ASSIGNMENT: Verbatim copy, images omitted: return the full listing.

PROVIDED DATA:
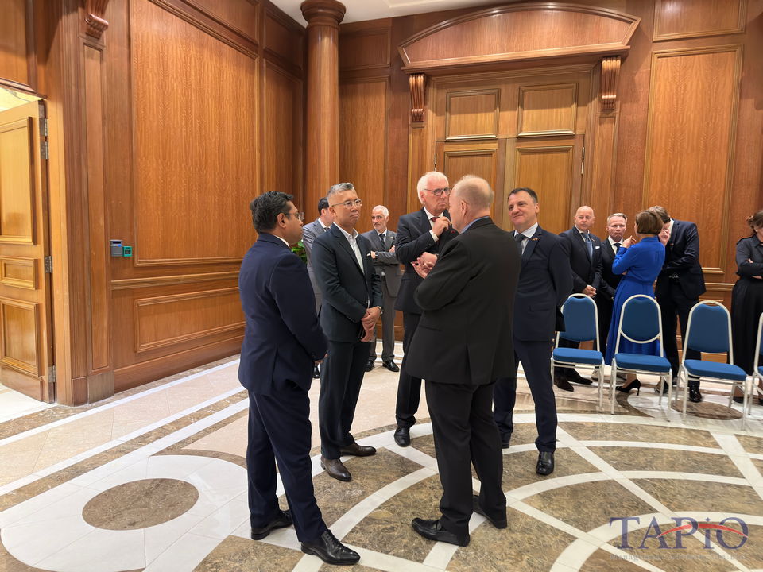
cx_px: 382
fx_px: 529
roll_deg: -1.0
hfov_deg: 71.6
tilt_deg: -4.9
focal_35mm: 24
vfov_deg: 56.8
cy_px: 286
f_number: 1.78
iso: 500
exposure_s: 1/33
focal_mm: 6.86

YOUR SOLUTION:
cx_px: 382
fx_px: 529
roll_deg: -1.0
hfov_deg: 71.6
tilt_deg: -4.9
focal_35mm: 24
vfov_deg: 56.8
cy_px: 286
f_number: 1.78
iso: 500
exposure_s: 1/33
focal_mm: 6.86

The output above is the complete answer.